Data extracts -
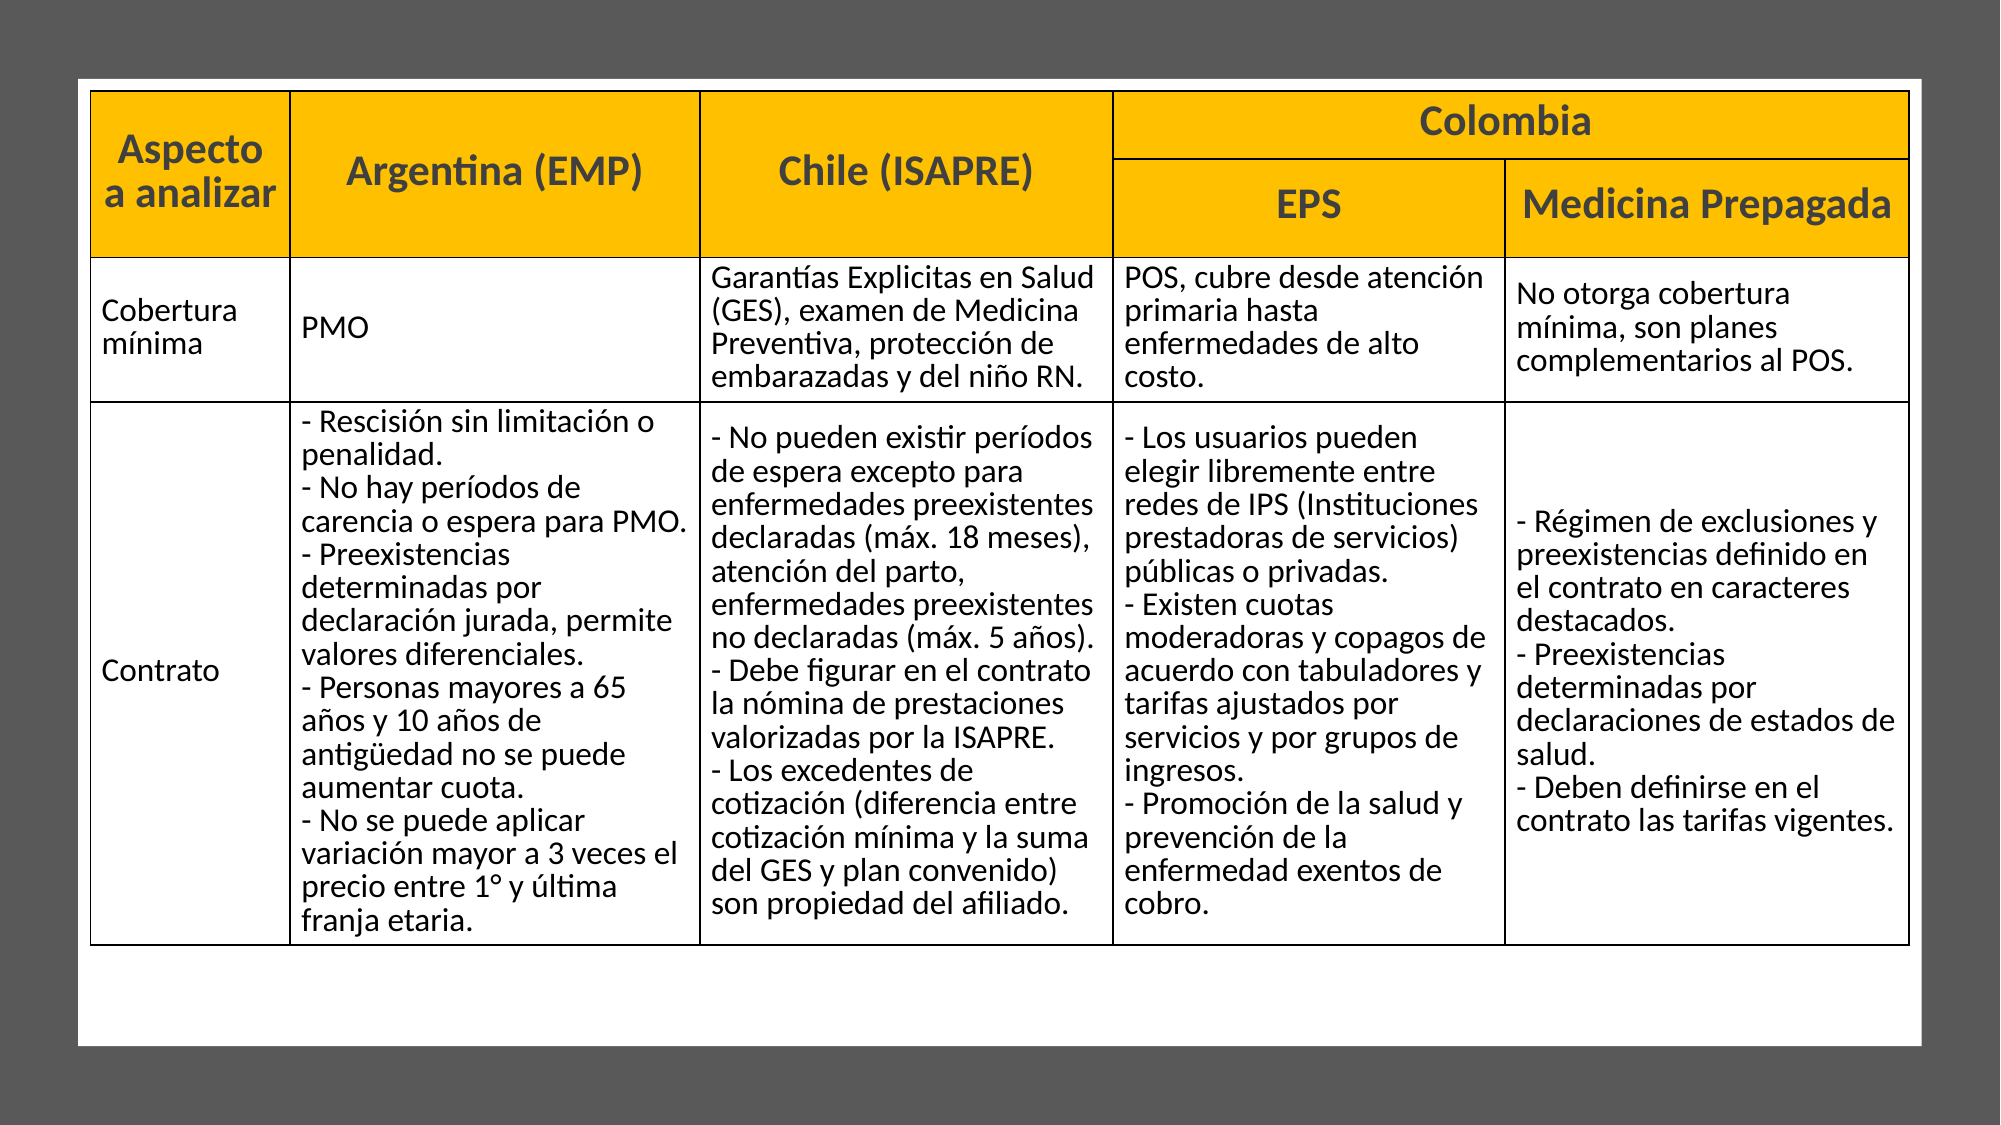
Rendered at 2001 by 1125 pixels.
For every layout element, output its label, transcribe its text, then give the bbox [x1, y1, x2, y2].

table_cell - Los usuarios pueden elegir libremente entre redes de IPS (Instituciones prestadoras de servicios) públicas o privadas. - Existen cuotas moderadoras y copagos de acuerdo con tabuladores y tarifas ajustados por servicios y por grupos de ingresos. - Promoción de la salud y prevención de la enfermedad exentos de cobro. [1114, 403, 1504, 944]
table_header Aspecto a analizar [91, 92, 289, 257]
table_cell Medicina Prepagada [1506, 160, 1908, 257]
table_cell - Régimen de exclusiones y preexistencias definido en el contrato en caracteres destacados. - Preexistencias determinadas por declaraciones de estados de salud. - Deben definirse en el contrato las tarifas vigentes. [1506, 403, 1908, 944]
table_cell - Rescisión sin limitación o penalidad. - No hay períodos de carencia o espera para PMO. - Preexistencias determinadas por declaración jurada, permite valores diferenciales. - Personas mayores a 65 años y 10 años de antigüedad no se puede aumentar cuota. - No se puede aplicar variación mayor a 3 veces el precio entre 1° y última franja etaria. [291, 403, 699, 944]
table_cell - No pueden existir períodos de espera excepto para enfermedades preexistentes declaradas (máx. 18 meses), atención del parto, enfermedades preexistentes no declaradas (máx. 5 años). - Debe figurar en el contrato la nómina de prestaciones valorizadas por la ISAPRE. - Los excedentes de cotización (diferencia entre cotización mínima y la suma del GES y plan convenido) son propiedad del afiliado. [701, 403, 1112, 944]
table_cell PMO [291, 258, 699, 401]
table_header Colombia [1114, 92, 1908, 158]
text_box [77, 78, 1923, 1047]
table_cell Cobertura mínima [91, 258, 289, 401]
text_box [0, 0, 2000, 1125]
table_cell EPS [1114, 160, 1504, 257]
table_cell Contrato [91, 403, 289, 944]
table_header Argentina (EMP) [291, 92, 699, 257]
table_cell No otorga cobertura mínima, son planes complementarios al POS. [1506, 258, 1908, 401]
table_cell Garantías Explicitas en Salud (GES), examen de Medicina Preventiva, protección de embarazadas y del niño RN. [701, 258, 1112, 401]
table_cell POS, cubre desde atención primaria hasta enfermedades de alto costo. [1114, 258, 1504, 401]
table_header Chile (ISAPRE) [701, 92, 1112, 257]
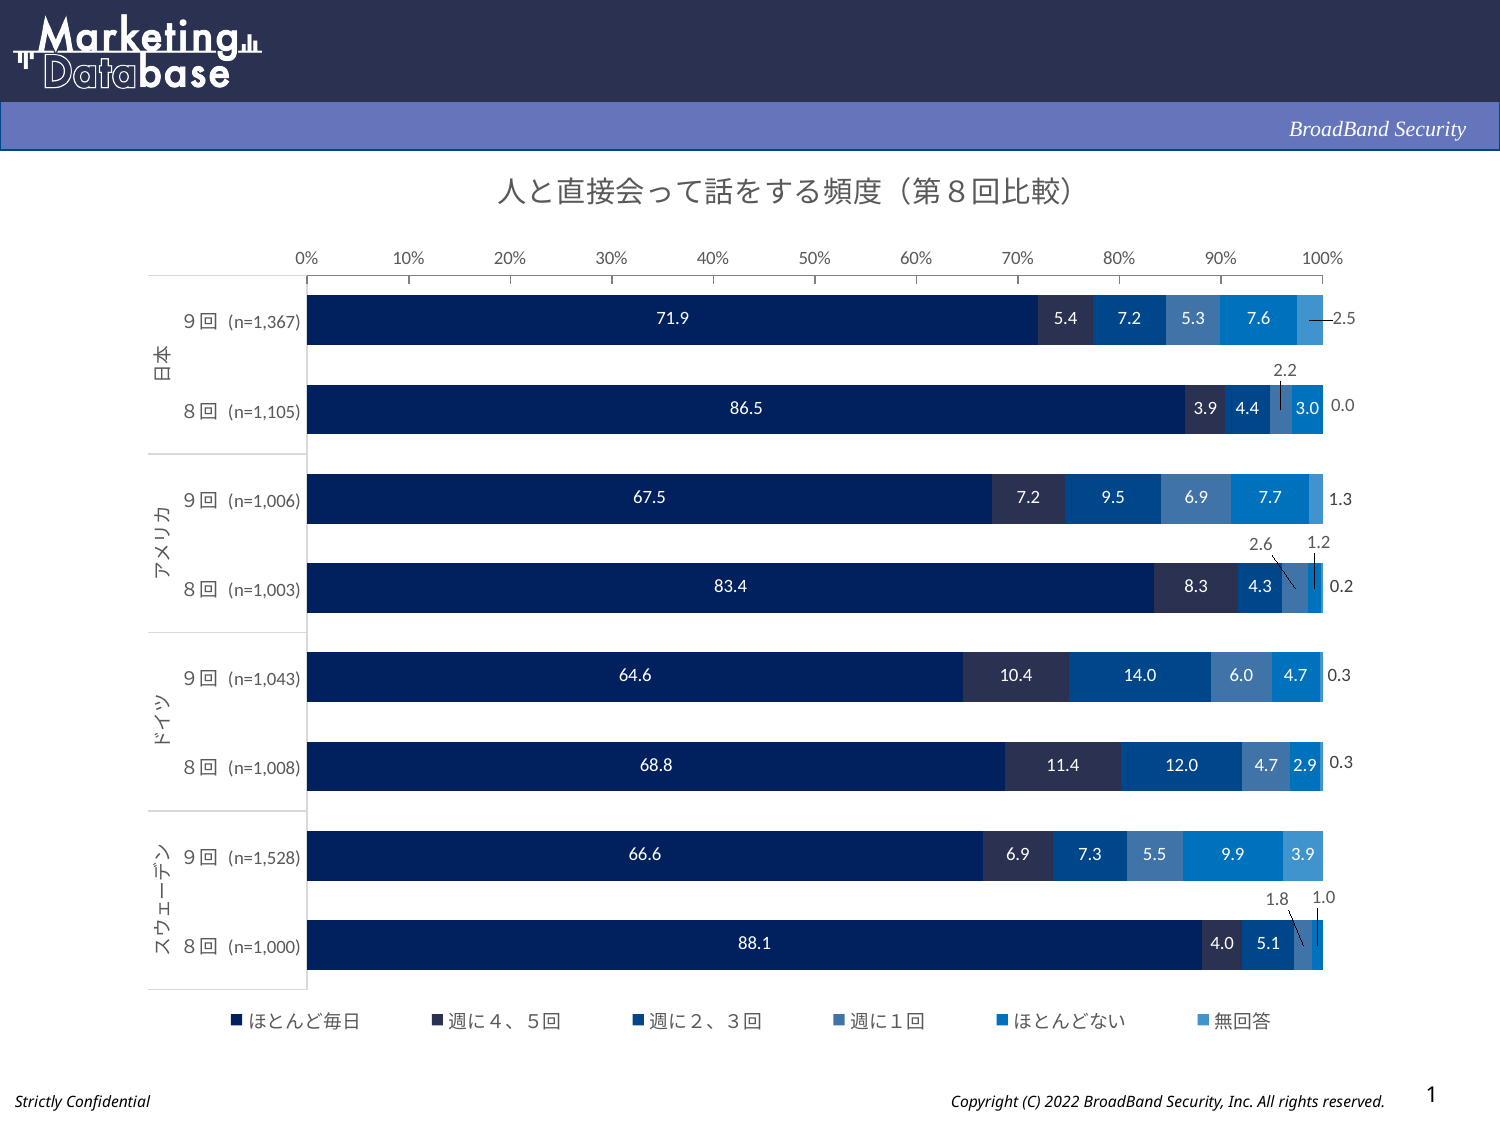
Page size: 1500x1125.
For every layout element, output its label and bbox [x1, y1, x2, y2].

Directive -
Would you give the data above again word for word, skipping any images?

Exercise result -
Rendered at 2001 by 1125 pixels.
For every layout element, output its label, transcribe its text, then give the bbox [x1, y1, x2, y2].

table_cell - Los usuarios pueden elegir libremente entre redes de IPS (Instituciones prestadoras de servicios) públicas o privadas. - Existen cuotas moderadoras y copagos de acuerdo con tabuladores y tarifas ajustados por servicios y por grupos de ingresos. - Promoción de la salud y prevención de la enfermedad exentos de cobro. [1114, 403, 1504, 944]
table_header Aspecto a analizar [91, 92, 289, 257]
table_cell Medicina Prepagada [1506, 160, 1908, 257]
table_cell - Régimen de exclusiones y preexistencias definido en el contrato en caracteres destacados. - Preexistencias determinadas por declaraciones de estados de salud. - Deben definirse en el contrato las tarifas vigentes. [1506, 403, 1908, 944]
table_cell - Rescisión sin limitación o penalidad. - No hay períodos de carencia o espera para PMO. - Preexistencias determinadas por declaración jurada, permite valores diferenciales. - Personas mayores a 65 años y 10 años de antigüedad no se puede aumentar cuota. - No se puede aplicar variación mayor a 3 veces el precio entre 1° y última franja etaria. [291, 403, 699, 944]
table_cell - No pueden existir períodos de espera excepto para enfermedades preexistentes declaradas (máx. 18 meses), atención del parto, enfermedades preexistentes no declaradas (máx. 5 años). - Debe figurar en el contrato la nómina de prestaciones valorizadas por la ISAPRE. - Los excedentes de cotización (diferencia entre cotización mínima y la suma del GES y plan convenido) son propiedad del afiliado. [701, 403, 1112, 944]
table_cell PMO [291, 258, 699, 401]
table_header Colombia [1114, 92, 1908, 158]
text_box [77, 78, 1923, 1047]
table_cell Cobertura mínima [91, 258, 289, 401]
text_box [0, 0, 2000, 1125]
table_cell EPS [1114, 160, 1504, 257]
table_cell Contrato [91, 403, 289, 944]
table_header Argentina (EMP) [291, 92, 699, 257]
table_cell No otorga cobertura mínima, son planes complementarios al POS. [1506, 258, 1908, 401]
table_cell Garantías Explicitas en Salud (GES), examen de Medicina Preventiva, protección de embarazadas y del niño RN. [701, 258, 1112, 401]
table_cell POS, cubre desde atención primaria hasta enfermedades de alto costo. [1114, 258, 1504, 401]
table_header Chile (ISAPRE) [701, 92, 1112, 257]
Page size: 1500x1125.
For every layout element, output its label and bbox [x1, y1, x2, y2].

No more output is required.